Nunca volvimos a mencionar ese episodio. El tiempo nos había enseñado eso, a la una y a la otra: a podernos echar la bronca y pasar página.
A Lucile le gustaba la avenida Jean-Jaurès, las tiendas Fabio Luci y Sympa, en las que se mezclaba todo tipo de ropa y accesorios de una calidad y gusto discutibles. Se pasaba horas allí, recorriendo los estantes abarrotados, en busca del carmín, del par de medias, de la camiseta, del sujetador, del bolso, de los zapatos que le parecían inigualables. Lucile mariposeaba por las tiendas de saldos, los Paris Pas Cher y otros Troifoirien, donde tenía el arte de descubrir muchas pequeñas cosas más o menos útiles y decorativas. Al cabo de los años, Lucile había desarrollado cierto gusto por lo cheap, la baratija y la fruslería.
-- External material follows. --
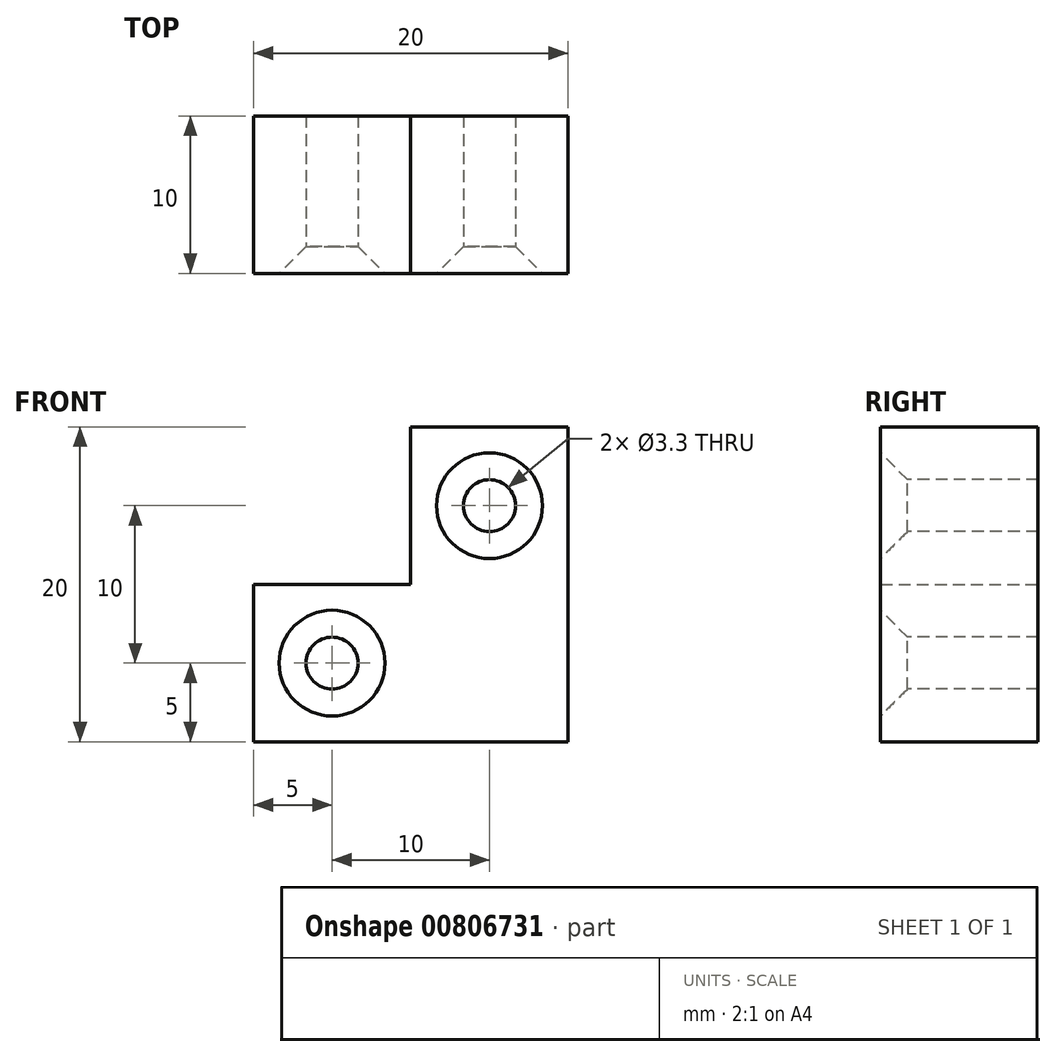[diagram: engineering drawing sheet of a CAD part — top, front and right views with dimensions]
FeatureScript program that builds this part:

A Lucile le gustaban las tiendas de antigüedades, los mercadillos y las ventas de segunda mano, conseguía para sus nietos regalos inverosímiles (cachivaches, cajas, pulseras, pasadores de pelo, navajas Opinel, portalápices, figuritas de belén…), tan estrafalarios como inútiles, en todas sus visitas.
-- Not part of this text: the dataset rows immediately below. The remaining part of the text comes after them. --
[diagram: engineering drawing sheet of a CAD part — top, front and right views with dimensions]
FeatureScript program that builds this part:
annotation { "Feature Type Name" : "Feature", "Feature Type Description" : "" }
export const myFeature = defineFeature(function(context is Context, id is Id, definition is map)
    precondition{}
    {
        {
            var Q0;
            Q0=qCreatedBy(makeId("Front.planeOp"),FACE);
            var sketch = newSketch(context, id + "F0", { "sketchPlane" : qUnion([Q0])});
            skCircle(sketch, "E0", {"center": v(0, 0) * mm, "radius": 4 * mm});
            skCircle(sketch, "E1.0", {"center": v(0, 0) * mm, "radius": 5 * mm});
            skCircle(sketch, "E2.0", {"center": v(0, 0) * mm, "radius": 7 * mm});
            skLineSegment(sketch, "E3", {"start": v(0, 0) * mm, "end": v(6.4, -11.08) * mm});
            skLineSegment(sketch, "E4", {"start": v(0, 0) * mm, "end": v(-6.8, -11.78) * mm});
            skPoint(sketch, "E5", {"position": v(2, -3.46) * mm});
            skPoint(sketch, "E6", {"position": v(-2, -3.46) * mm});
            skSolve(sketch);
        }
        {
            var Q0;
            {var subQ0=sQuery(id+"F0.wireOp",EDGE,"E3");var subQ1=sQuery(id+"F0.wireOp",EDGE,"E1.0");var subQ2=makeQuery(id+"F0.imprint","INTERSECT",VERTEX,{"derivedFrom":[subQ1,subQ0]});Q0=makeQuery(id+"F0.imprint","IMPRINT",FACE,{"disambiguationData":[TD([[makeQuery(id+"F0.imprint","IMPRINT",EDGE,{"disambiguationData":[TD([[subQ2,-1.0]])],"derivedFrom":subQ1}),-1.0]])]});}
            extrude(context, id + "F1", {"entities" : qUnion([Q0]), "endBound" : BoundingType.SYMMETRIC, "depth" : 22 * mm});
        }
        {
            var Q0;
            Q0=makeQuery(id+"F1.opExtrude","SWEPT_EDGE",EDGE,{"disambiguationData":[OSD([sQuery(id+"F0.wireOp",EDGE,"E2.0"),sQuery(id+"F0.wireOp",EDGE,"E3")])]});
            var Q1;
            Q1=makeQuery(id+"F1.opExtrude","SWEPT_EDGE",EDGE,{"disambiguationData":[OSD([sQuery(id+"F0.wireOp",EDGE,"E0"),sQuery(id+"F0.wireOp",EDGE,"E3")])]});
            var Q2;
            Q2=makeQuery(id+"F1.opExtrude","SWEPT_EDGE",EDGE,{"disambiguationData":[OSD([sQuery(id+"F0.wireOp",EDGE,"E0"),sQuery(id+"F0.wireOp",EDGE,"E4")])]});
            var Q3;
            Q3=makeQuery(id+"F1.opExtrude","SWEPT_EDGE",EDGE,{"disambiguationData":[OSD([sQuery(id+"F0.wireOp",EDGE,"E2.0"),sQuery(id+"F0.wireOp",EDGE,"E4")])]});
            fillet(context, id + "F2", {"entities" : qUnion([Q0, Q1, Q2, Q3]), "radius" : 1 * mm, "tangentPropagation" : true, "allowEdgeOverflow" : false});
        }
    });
Cuando rememoro esos pocos años que siguieron al regreso de Manon, me parece que para Lucile se corresponden con un intervalo de dulzura, uno de esos momentos de tranquilidad en el que las cosas parecen por fin estar en su lugar, un tiempo de calma que precede a la tormenta. Lo atestiguan algunas fotos tomadas por mi hermana en los últimos cumpleaños de Lucile, su sonrisa, esa expresión de orgullo que luce, las velas que apaga en medio de todos nosotros.